Excerpt.
· · · · · · ·

Tuesday, October 6, 2009

FROM THE COURT TO THE STUDIO: Vermilion grad starts dream through Nike

Allie LaForce has always had a busy life.

At Vermilion high school, she was a three-sport star in basketball, softball and track, along with being involved with other school activities.

She also modeled and won the prestigious Miss Teen U.S.A. title in her first attempt. She went on to represent Ohio in the Miss Teen U.S.A. pageant held in, Louisiana — just five days after her 16th birthday. She was the first delegate from Ohio to make it to the semifinals since 1993, and was crowned Miss Teen U.S.A. in 2005.

Her winnings earned her a one-year modeling contract with Trump Modeling Management and a scholarship to the School for Film and Television in New York City. It also got her a guest appearance in the NBC soap opera "Passions".

LaForce made several appearances throughout the United States — promoting causes such as drug and alcohol awareness — as well as continuing to attend high school at Vermilion, where she earned valedictorian honors.

Her career ambition has always been to be a sports personality on ESPN and decided to attend Ohio University for a broadcast journalism degree.

Since she played sports her whole life, she decided to try to walk-on the basketball team at OU, and made the team as a non-scholarship player.

"I didn't know what to expect at all," said LaForce, who is now a sophomore. "It was so unreal. When I did make the team, I called my family in disbelief. The team was so welcoming, even though they called me Miss America for a month."

Although she has a love for basketball, she knew she needed to set her priorities and go back to concentrating on her broadcast dreams.

After playing eight games as a walk-on freshman, she hung up the sneakers to focus on what she wants to do with her career.

"Ohio U is a really great journalism school," LaForce said. "I was missing out on a lot of opportunities because Division I basketball was so time consuming. I love the game so much, but I need to take advantage of the things they have to offer here so I can put together an impressive reel. It was a really tough decision to not play basketball anymore. Since I was a walk-on, I don't have a scholarship so I had to make a decision based on what I want to get out of my career here."

This past summer, she served as a color commentator and play-by-play announcer for the Southern Ohio Copperheads, a baseball team from the Great Lakes Summer Collegiate League, who play their games at Bob Wren Stadium in Athens. She was able to travel with the team and would do three innings of play-by-play and four innings of color commentary during the season.

· · · · · · ·

Given information.
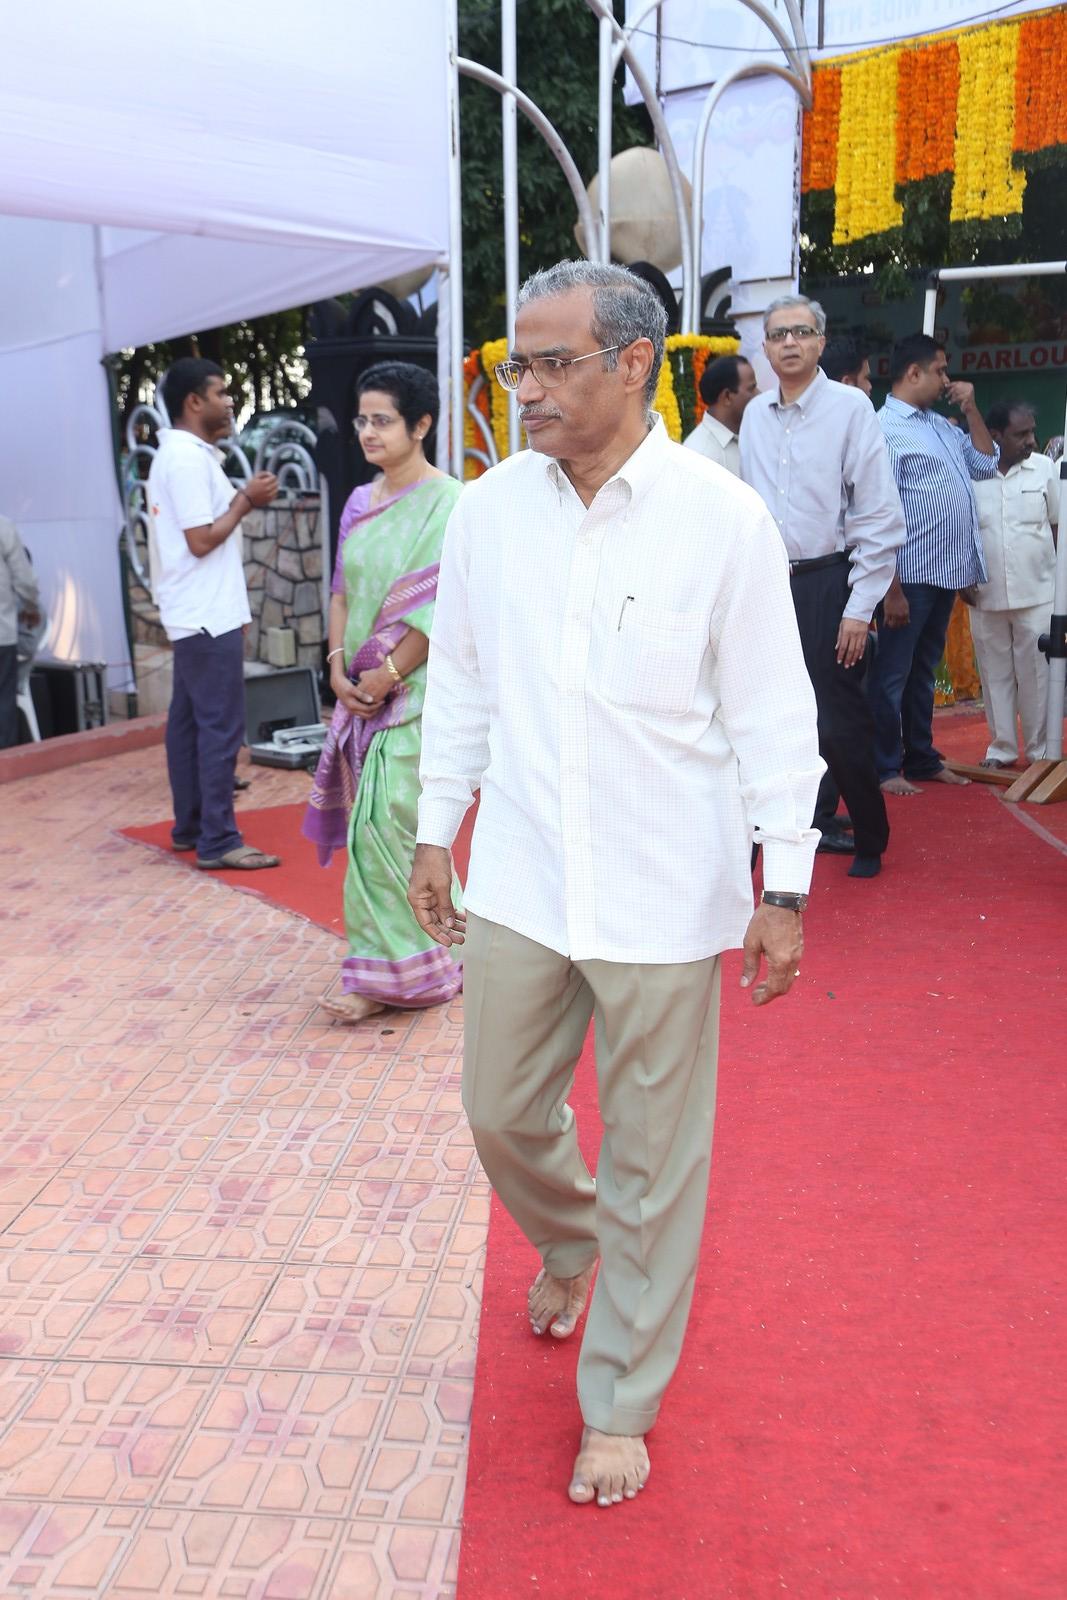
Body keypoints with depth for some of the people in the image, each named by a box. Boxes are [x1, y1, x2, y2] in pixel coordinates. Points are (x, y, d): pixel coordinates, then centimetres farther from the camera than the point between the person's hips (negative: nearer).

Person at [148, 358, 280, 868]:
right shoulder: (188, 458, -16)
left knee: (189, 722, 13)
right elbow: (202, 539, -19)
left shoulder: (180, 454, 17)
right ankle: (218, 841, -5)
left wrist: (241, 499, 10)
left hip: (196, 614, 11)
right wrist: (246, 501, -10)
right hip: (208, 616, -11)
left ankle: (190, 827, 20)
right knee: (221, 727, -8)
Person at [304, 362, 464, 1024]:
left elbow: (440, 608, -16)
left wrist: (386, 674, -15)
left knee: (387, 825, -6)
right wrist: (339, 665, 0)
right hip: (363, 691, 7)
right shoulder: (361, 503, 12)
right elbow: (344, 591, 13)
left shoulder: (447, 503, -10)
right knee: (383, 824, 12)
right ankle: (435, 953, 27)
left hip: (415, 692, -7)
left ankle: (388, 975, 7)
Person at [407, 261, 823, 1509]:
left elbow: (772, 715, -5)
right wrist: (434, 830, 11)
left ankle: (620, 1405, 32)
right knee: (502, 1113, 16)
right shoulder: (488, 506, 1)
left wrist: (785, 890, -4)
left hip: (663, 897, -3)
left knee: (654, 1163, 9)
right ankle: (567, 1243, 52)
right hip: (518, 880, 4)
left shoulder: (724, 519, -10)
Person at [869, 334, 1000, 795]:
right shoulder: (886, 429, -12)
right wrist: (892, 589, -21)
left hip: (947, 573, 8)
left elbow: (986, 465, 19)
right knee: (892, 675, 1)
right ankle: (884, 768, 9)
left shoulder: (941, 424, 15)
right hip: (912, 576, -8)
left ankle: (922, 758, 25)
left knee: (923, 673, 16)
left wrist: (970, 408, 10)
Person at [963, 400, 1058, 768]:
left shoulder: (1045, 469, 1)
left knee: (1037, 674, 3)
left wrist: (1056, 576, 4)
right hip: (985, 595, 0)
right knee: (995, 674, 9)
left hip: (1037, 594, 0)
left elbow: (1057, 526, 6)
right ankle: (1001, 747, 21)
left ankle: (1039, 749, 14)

· · · · · · ·

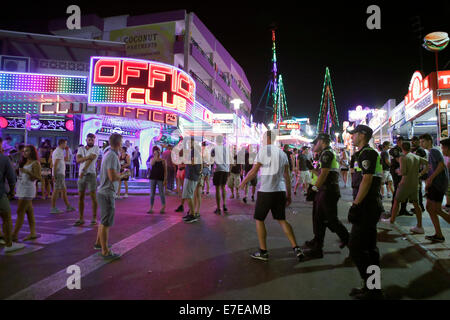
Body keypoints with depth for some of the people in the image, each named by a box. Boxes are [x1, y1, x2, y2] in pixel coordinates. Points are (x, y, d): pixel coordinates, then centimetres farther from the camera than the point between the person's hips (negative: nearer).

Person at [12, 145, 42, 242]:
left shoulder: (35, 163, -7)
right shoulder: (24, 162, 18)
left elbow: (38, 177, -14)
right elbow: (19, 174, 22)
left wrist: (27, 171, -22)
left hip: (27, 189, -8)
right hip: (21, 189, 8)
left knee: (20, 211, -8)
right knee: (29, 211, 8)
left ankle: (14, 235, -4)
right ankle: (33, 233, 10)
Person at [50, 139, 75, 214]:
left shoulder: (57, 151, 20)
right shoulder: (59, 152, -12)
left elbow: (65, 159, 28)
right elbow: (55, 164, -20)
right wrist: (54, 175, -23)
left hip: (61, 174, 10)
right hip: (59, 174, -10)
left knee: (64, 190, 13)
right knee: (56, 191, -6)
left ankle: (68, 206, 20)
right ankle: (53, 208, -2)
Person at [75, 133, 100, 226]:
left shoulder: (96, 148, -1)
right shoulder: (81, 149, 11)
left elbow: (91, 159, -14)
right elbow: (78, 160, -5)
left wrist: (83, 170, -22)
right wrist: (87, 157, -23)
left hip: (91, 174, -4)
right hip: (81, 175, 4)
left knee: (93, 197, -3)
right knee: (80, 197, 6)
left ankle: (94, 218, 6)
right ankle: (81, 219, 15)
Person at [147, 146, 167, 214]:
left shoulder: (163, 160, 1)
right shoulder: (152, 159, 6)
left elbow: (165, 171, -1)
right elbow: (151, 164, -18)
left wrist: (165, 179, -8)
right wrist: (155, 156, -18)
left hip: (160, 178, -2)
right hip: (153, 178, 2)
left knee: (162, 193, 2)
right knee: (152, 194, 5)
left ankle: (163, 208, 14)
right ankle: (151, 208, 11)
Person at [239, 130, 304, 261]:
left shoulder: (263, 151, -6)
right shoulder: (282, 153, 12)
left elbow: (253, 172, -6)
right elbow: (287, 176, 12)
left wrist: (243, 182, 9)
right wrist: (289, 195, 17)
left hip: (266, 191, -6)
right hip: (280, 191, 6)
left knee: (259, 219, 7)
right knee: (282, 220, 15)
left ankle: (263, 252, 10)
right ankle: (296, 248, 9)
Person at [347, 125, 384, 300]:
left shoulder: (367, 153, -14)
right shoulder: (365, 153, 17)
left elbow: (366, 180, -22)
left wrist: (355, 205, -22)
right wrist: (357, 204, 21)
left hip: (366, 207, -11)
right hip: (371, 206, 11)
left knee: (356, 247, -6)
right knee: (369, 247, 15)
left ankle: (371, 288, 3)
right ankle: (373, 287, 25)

· · · · · · ·

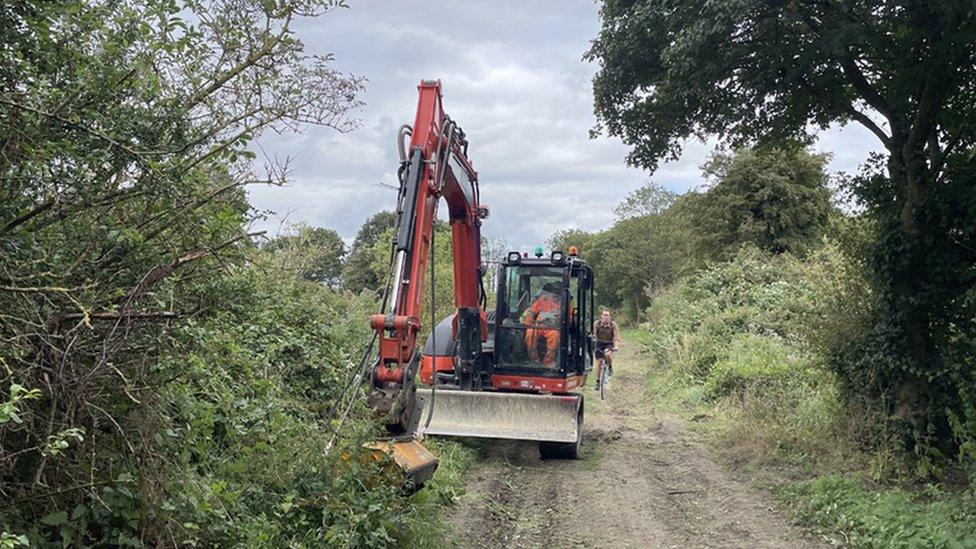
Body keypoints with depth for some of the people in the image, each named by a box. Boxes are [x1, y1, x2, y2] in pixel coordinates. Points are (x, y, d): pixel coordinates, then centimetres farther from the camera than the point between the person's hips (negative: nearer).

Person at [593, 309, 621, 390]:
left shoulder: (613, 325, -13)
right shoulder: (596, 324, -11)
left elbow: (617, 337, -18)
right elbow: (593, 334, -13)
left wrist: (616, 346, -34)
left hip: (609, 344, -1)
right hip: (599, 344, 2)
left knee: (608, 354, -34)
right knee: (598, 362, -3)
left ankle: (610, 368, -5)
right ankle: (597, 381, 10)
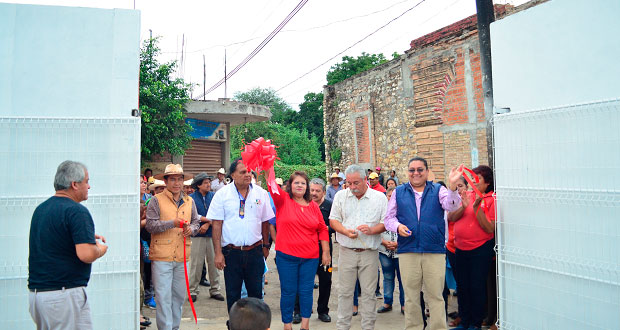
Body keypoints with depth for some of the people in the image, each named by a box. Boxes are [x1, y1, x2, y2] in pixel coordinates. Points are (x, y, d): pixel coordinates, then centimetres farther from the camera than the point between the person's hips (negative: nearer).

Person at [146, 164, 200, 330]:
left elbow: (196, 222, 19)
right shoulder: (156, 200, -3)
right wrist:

· · · · · · ·

Task requirements.
a) According to the article about Allie LaForce, how many games did she play as a walk-on freshman before leaving the basketball team?
b) Quote the article about Allie LaForce from "Her winnings earned" up to and including "earned valedictorian honors.".
c) Write the next part of the article about Allie LaForce, starting after its final sentence.

Responses to the exercise.
a) Eight games.

b)
Her winnings earned her a one-year modeling contract with Trump Modeling Management and a scholarship to the School for Film and Television in New York City. It also got her a guest appearance in the NBC soap opera "Passions".

LaForce made several appearances throughout the United States — promoting causes such as drug and alcohol awareness — as well as continuing to attend high school at Vermilion, where she earned valedictorian honors.

c)
"I certainly learned a lot doing the internship there," LaForce said. "It was fun to travel and learn more about the sport. It was exciting. This is the way my life has always been. If I ever have an open-time slot, I'm so anxious to fill it with something, because there are just too many great things to take advantage of here at OU."

Still chasing her dream of big-lights, such as ESPN, LaForce was recently chosen by Nike out of 200 applicants nationwide after submitting a video for a Nike Field Reporter contest. Her and a college friend put together a three-minute video convincing Nike why she would make a good sideline reporter.

Following an interview that came with being one of the five finalists, LaForce took a position as a field correspondent, where she is required to travel, write and do interviews for Nike in the midwest region.

Her first assignment for Nike was called "Point guard college", an intense basketball camp with point guards from other Division I schools. She was assigned to go to camp as an Ohio University point guard and blog about her boot camp-like experience there.

She then flew out to Portland, Oregon for her next project, which was for a winter clothing line where she modeled different outfits for the Nike website, under shop-by-outfit.

"I'm so used to being busy, that's been the story of my life and I love it so much," LaForce said. "I think each year I get less and less stressed out. Now that I found my groove and I have my priorities straight, I have an idea what the next couple years are going to look like. It's less stressful for me."

She is also currently doing an Emmy-winning high school football show called "Grid Iron Glory" where she does a wrap-up, highlight-reel type of show where she serves as a reporter. She is also the co-producer of the "Bobcat Blitz", the Ohio U Coaches show that airs on local cable television.

When basketball season begins, she will serve as the color analyst for the 'Cats' women's basketball radio broadcasts.

She credits her parents, Wade and Lesa LaForce (also a former Miss Ohio U.S.A. in 1977) for keeping her humble and keeping the desire to follow her dreams.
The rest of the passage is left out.